Day 018
Dear dreamer,
The block
If there is anything I dread more than hell, it's a block- writer's block. I don't know exactly how to describe it. For me, it feels like complete blankness sometimes or mind disorganisation. The painful part of the complete blankness is that deep down, there's a lot you could write about but you are just unmotivated and can not really use words to describe what you would. Sometimes, I start writing and it just ends up as a conundrum, confusing even me, the composer.
This time, I worked myself into a mental block. When I started the blog, one of the paramount reasons I kept hammering its purpose into my head, painfully so is to prevent situations like this but it seemed like it was all not working. Blocks happened every now and then, the only way to resolve it is to build an habit of what you do frequently till you become the magic in your trade yourself- build the character. In my case, it's still too early to say I had built the habit of putting things that mattered out there so I had to walk through my blocks whatever way possible. Keep the purpose in mind, the original motivation and I was kind of desperate because it was way too early to be experiencing a block- one that was induced by my lack of confidence and fear of disappointing. It only got scarier by the moment and I barely got through writing day 006 and I was worried about coming days.

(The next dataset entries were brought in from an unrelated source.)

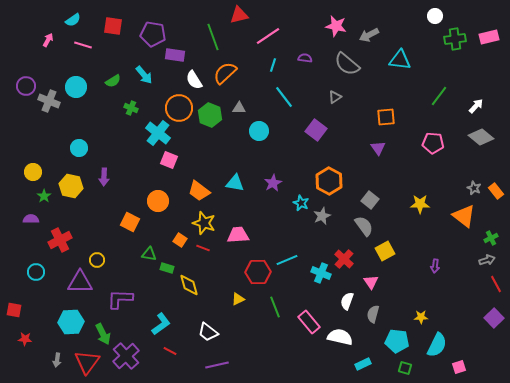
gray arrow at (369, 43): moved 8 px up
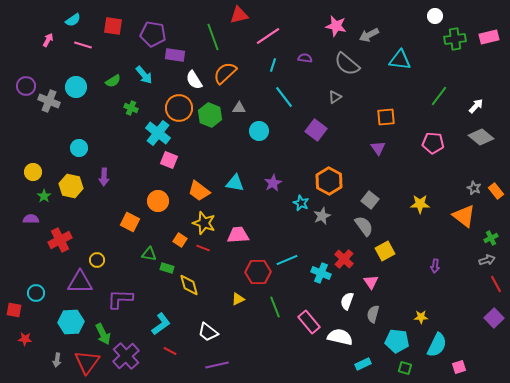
cyan circle at (36, 272): moved 21 px down
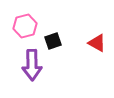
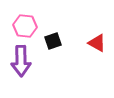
pink hexagon: rotated 20 degrees clockwise
purple arrow: moved 11 px left, 4 px up
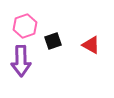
pink hexagon: rotated 25 degrees counterclockwise
red triangle: moved 6 px left, 2 px down
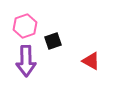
red triangle: moved 16 px down
purple arrow: moved 5 px right
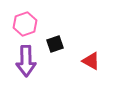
pink hexagon: moved 2 px up
black square: moved 2 px right, 3 px down
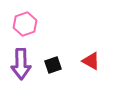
black square: moved 2 px left, 21 px down
purple arrow: moved 5 px left, 3 px down
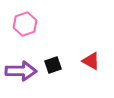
purple arrow: moved 7 px down; rotated 88 degrees counterclockwise
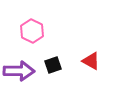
pink hexagon: moved 7 px right, 7 px down; rotated 15 degrees counterclockwise
purple arrow: moved 2 px left
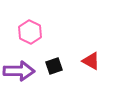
pink hexagon: moved 2 px left, 1 px down
black square: moved 1 px right, 1 px down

Coupled with my block, I was beginning to grow tired of holding on to hope. In my search for a strategy, I was alternating other fields and trying to learn about them, exhaustively, I might add but it was worth the trial. I only get this chance to live my dreams after all and I was not about to throw all of it. I was also half expecting a ton of my problems to disappear by themselves. Since I have been trying to make them all go away and I did not seem to have a clue what else to do...or did I?
I will end it on this note. Till tomorrow.